Work item: All of the entries below must be copied out exactly.

Saved data entries
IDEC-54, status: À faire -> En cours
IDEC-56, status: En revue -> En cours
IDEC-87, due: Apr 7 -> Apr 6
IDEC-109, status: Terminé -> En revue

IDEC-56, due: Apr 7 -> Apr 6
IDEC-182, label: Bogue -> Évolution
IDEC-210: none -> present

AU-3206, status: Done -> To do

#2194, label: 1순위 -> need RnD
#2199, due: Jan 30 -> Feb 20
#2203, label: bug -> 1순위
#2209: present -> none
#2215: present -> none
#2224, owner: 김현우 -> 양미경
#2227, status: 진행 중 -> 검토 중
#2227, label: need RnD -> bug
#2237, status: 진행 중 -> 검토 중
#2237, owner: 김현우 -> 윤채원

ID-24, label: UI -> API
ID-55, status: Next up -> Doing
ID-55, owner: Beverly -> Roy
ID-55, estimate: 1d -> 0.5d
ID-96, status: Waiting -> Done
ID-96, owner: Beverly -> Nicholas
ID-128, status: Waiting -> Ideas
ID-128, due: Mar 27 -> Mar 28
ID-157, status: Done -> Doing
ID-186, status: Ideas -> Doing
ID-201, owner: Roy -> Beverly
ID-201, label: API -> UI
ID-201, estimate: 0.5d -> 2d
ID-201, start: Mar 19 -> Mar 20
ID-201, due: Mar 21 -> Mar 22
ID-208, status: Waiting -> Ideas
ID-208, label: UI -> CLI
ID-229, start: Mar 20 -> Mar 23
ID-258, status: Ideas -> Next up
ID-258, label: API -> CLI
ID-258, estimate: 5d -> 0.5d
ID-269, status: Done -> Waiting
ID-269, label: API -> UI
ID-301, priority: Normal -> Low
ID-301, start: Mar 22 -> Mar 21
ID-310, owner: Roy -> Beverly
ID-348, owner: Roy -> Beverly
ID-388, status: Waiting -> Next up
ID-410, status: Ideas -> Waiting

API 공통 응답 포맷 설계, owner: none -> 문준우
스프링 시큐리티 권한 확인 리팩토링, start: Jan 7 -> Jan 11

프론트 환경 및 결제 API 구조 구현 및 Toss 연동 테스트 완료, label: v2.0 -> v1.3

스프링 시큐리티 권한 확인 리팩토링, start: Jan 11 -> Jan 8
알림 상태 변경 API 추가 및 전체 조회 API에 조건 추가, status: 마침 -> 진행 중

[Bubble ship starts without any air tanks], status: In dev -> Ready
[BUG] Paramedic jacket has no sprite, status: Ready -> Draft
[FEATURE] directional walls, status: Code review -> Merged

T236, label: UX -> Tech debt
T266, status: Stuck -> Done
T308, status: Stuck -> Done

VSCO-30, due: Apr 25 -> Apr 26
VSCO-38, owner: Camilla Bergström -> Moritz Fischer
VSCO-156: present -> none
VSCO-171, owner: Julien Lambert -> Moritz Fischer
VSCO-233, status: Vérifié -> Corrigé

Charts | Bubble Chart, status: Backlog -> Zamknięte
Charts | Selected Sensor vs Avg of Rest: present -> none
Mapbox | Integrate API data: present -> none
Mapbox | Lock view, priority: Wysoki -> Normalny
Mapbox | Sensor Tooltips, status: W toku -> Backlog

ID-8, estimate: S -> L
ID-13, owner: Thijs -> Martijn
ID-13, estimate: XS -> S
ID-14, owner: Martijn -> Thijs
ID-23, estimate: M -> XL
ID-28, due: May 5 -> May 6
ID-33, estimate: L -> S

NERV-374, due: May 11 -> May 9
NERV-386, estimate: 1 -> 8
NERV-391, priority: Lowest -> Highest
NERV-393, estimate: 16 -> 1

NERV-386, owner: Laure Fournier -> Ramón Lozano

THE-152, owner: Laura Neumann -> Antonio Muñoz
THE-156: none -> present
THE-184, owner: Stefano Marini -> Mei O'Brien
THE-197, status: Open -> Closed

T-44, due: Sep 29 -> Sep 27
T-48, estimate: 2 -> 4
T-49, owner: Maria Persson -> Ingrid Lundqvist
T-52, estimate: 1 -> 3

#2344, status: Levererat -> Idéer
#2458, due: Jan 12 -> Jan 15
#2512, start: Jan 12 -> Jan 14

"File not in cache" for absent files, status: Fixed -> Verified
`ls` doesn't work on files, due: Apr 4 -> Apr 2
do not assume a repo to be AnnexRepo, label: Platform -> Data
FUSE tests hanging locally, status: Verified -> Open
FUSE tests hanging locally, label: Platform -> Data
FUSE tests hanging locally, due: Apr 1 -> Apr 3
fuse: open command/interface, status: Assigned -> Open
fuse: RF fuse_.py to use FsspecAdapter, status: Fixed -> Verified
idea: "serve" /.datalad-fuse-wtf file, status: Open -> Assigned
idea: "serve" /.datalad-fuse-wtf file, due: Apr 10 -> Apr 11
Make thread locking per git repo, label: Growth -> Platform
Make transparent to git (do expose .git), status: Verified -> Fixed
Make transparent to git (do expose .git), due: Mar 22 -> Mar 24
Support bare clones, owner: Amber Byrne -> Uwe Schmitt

Exercise solution:
IDEC-54, status: À faire -> En cours
IDEC-56, status: En revue -> En cours
IDEC-87, due: Apr 7 -> Apr 6
IDEC-109, status: Terminé -> En revue

IDEC-56, due: Apr 7 -> Apr 6
IDEC-182, label: Bogue -> Évolution
IDEC-210: none -> present

AU-3206, status: Done -> To do

#2194, label: 1순위 -> need RnD
#2199, due: Jan 30 -> Feb 20
#2203, label: bug -> 1순위
#2209: present -> none
#2215: present -> none
#2224, owner: 김현우 -> 양미경
#2227, status: 진행 중 -> 검토 중
#2227, label: need RnD -> bug
#2237, status: 진행 중 -> 검토 중
#2237, owner: 김현우 -> 윤채원

ID-24, label: UI -> API
ID-55, status: Next up -> Doing
ID-55, owner: Beverly -> Roy
ID-55, estimate: 1d -> 0.5d
ID-96, status: Waiting -> Done
ID-96, owner: Beverly -> Nicholas
ID-128, status: Waiting -> Ideas
ID-128, due: Mar 27 -> Mar 28
ID-157, status: Done -> Doing
ID-186, status: Ideas -> Doing
ID-201, owner: Roy -> Beverly
ID-201, label: API -> UI
ID-201, estimate: 0.5d -> 2d
ID-201, start: Mar 19 -> Mar 20
ID-201, due: Mar 21 -> Mar 22
ID-208, status: Waiting -> Ideas
ID-208, label: UI -> CLI
ID-229, start: Mar 20 -> Mar 23
ID-258, status: Ideas -> Next up
ID-258, label: API -> CLI
ID-258, estimate: 5d -> 0.5d
ID-269, status: Done -> Waiting
ID-269, label: API -> UI
ID-301, priority: Normal -> Low
ID-301, start: Mar 22 -> Mar 21
ID-310, owner: Roy -> Beverly
ID-348, owner: Roy -> Beverly
ID-388, status: Waiting -> Next up
ID-410, status: Ideas -> Waiting

API 공통 응답 포맷 설계, owner: none -> 문준우
스프링 시큐리티 권한 확인 리팩토링, start: Jan 7 -> Jan 11

프론트 환경 및 결제 API 구조 구현 및 Toss 연동 테스트 완료, label: v2.0 -> v1.3

스프링 시큐리티 권한 확인 리팩토링, start: Jan 11 -> Jan 8
알림 상태 변경 API 추가 및 전체 조회 API에 조건 추가, status: 마침 -> 진행 중

[Bubble ship starts without any air tanks], status: In dev -> Ready
[BUG] Paramedic jacket has no sprite, status: Ready -> Draft
[FEATURE] directional walls, status: Code review -> Merged

T236, label: UX -> Tech debt
T266, status: Stuck -> Done
T308, status: Stuck -> Done

VSCO-30, due: Apr 25 -> Apr 26
VSCO-38, owner: Camilla Bergström -> Moritz Fischer
VSCO-156: present -> none
VSCO-171, owner: Julien Lambert -> Moritz Fischer
VSCO-233, status: Vérifié -> Corrigé

Charts | Bubble Chart, status: Backlog -> Zamknięte
Charts | Selected Sensor vs Avg of Rest: present -> none
Mapbox | Integrate API data: present -> none
Mapbox | Lock view, priority: Wysoki -> Normalny
Mapbox | Sensor Tooltips, status: W toku -> Backlog

ID-8, estimate: S -> L
ID-13, owner: Thijs -> Martijn
ID-13, estimate: XS -> S
ID-14, owner: Martijn -> Thijs
ID-23, estimate: M -> XL
ID-28, due: May 5 -> May 6
ID-33, estimate: L -> S

NERV-374, due: May 11 -> May 9
NERV-386, estimate: 1 -> 8
NERV-391, priority: Lowest -> Highest
NERV-393, estimate: 16 -> 1

NERV-386, owner: Laure Fournier -> Ramón Lozano

THE-152, owner: Laura Neumann -> Antonio Muñoz
THE-156: none -> present
THE-184, owner: Stefano Marini -> Mei O'Brien
THE-197, status: Open -> Closed

T-44, due: Sep 29 -> Sep 27
T-48, estimate: 2 -> 4
T-49, owner: Maria Persson -> Ingrid Lundqvist
T-52, estimate: 1 -> 3

#2344, status: Levererat -> Idéer
#2458, due: Jan 12 -> Jan 15
#2512, start: Jan 12 -> Jan 14

"File not in cache" for absent files, status: Fixed -> Verified
`ls` doesn't work on files, due: Apr 4 -> Apr 2
do not assume a repo to be AnnexRepo, label: Platform -> Data
FUSE tests hanging locally, status: Verified -> Open
FUSE tests hanging locally, label: Platform -> Data
FUSE tests hanging locally, due: Apr 1 -> Apr 3
fuse: open command/interface, status: Assigned -> Open
fuse: RF fuse_.py to use FsspecAdapter, status: Fixed -> Verified
idea: "serve" /.datalad-fuse-wtf file, status: Open -> Assigned
idea: "serve" /.datalad-fuse-wtf file, due: Apr 10 -> Apr 11
Make thread locking per git repo, label: Growth -> Platform
Make transparent to git (do expose .git), status: Verified -> Fixed
Make transparent to git (do expose .git), due: Mar 22 -> Mar 24
Support bare clones, owner: Amber Byrne -> Uwe Schmitt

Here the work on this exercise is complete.